§ Action item
All entries must come back exactly as given, with no pictures in the copy.

§ Dataset
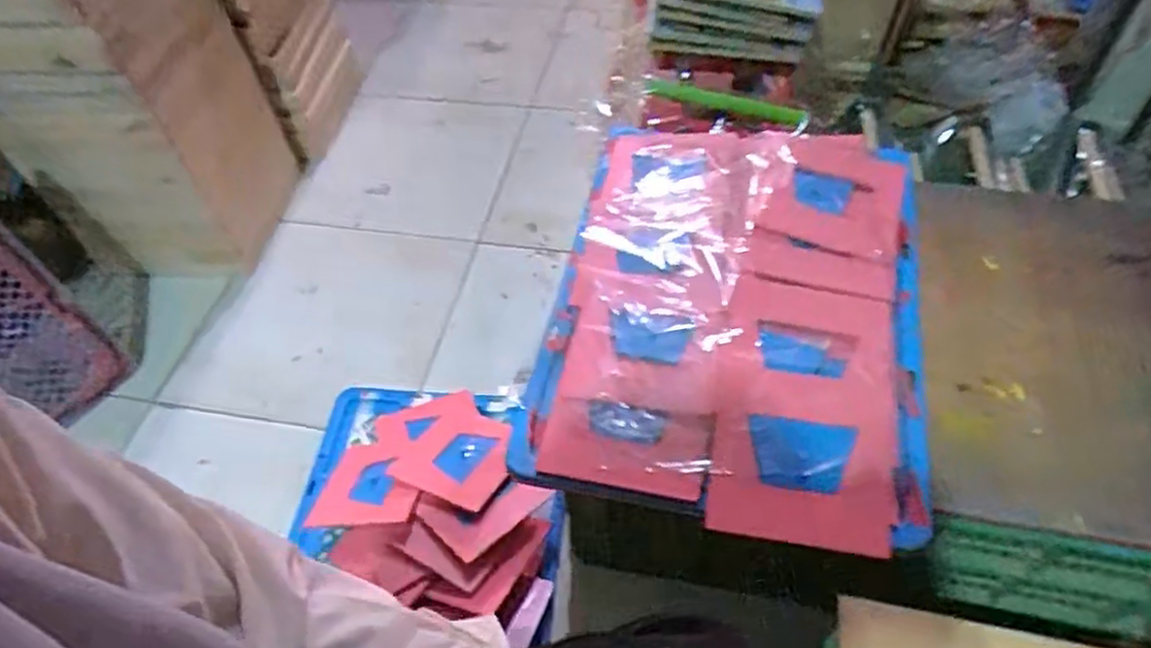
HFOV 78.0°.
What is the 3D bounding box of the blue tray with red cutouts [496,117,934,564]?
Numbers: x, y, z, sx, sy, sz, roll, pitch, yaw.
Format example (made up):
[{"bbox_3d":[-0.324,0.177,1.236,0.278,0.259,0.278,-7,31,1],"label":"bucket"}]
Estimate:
[{"bbox_3d":[0.153,-0.037,0.699,0.341,0.068,0.473,8,53,11],"label":"blue tray with red cutouts"}]

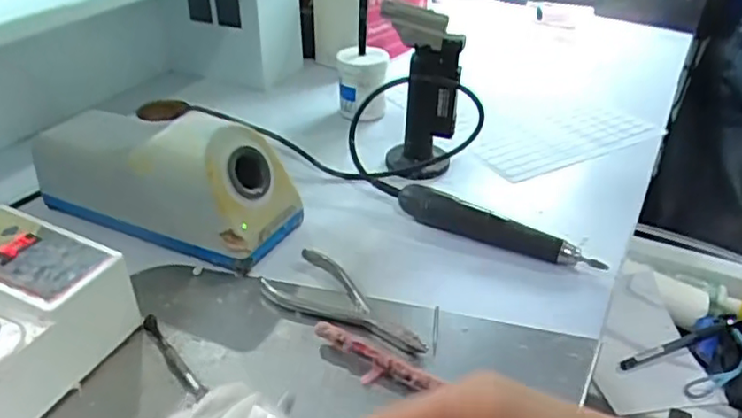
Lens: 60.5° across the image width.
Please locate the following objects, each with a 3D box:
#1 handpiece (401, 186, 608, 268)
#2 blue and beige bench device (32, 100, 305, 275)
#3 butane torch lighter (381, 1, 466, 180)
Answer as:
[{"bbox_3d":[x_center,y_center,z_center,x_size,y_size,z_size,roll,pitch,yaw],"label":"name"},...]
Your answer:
[{"bbox_3d":[0.096,0.015,0.501,0.163,0.026,0.026,20,38,28],"label":"handpiece"},{"bbox_3d":[-0.166,-0.030,0.507,0.204,0.092,0.087,15,36,21],"label":"blue and beige bench device"},{"bbox_3d":[0.046,-0.109,0.568,0.063,0.149,0.056,6,34,9],"label":"butane torch lighter"}]

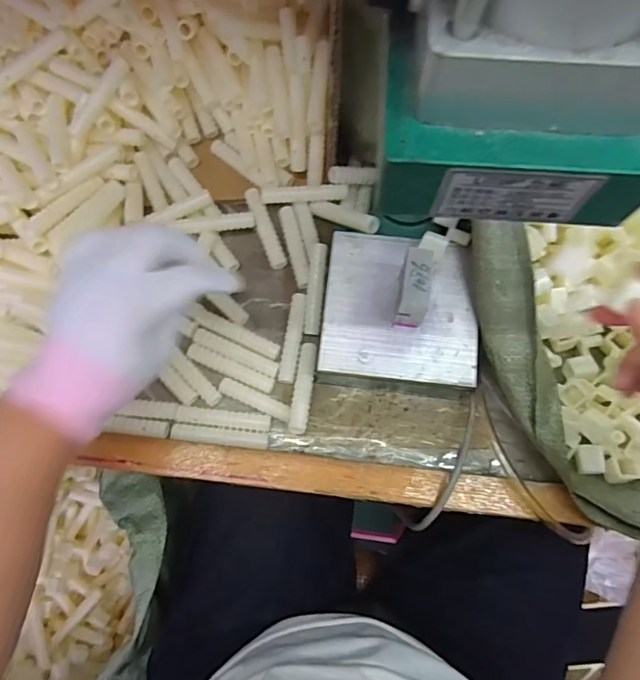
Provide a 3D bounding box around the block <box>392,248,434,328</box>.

§ Result for this exercise
HFOV 78.0°.
What is the 3D bounding box of the blue tray with red cutouts [496,117,934,564]?
Numbers: x, y, z, sx, sy, sz, roll, pitch, yaw.
Format example (made up):
[{"bbox_3d":[-0.324,0.177,1.236,0.278,0.259,0.278,-7,31,1],"label":"bucket"}]
Estimate:
[{"bbox_3d":[0.153,-0.037,0.699,0.341,0.068,0.473,8,53,11],"label":"blue tray with red cutouts"}]

Lens: 60.5° across the image width.
Please locate the following objects, each with a 3D box:
#1 handpiece (401, 186, 608, 268)
#2 blue and beige bench device (32, 100, 305, 275)
#3 butane torch lighter (381, 1, 466, 180)
Answer as:
[{"bbox_3d":[x_center,y_center,z_center,x_size,y_size,z_size,roll,pitch,yaw],"label":"name"},...]
Your answer:
[{"bbox_3d":[0.096,0.015,0.501,0.163,0.026,0.026,20,38,28],"label":"handpiece"},{"bbox_3d":[-0.166,-0.030,0.507,0.204,0.092,0.087,15,36,21],"label":"blue and beige bench device"},{"bbox_3d":[0.046,-0.109,0.568,0.063,0.149,0.056,6,34,9],"label":"butane torch lighter"}]

Provide a 3D bounding box around the block <box>392,248,434,328</box>.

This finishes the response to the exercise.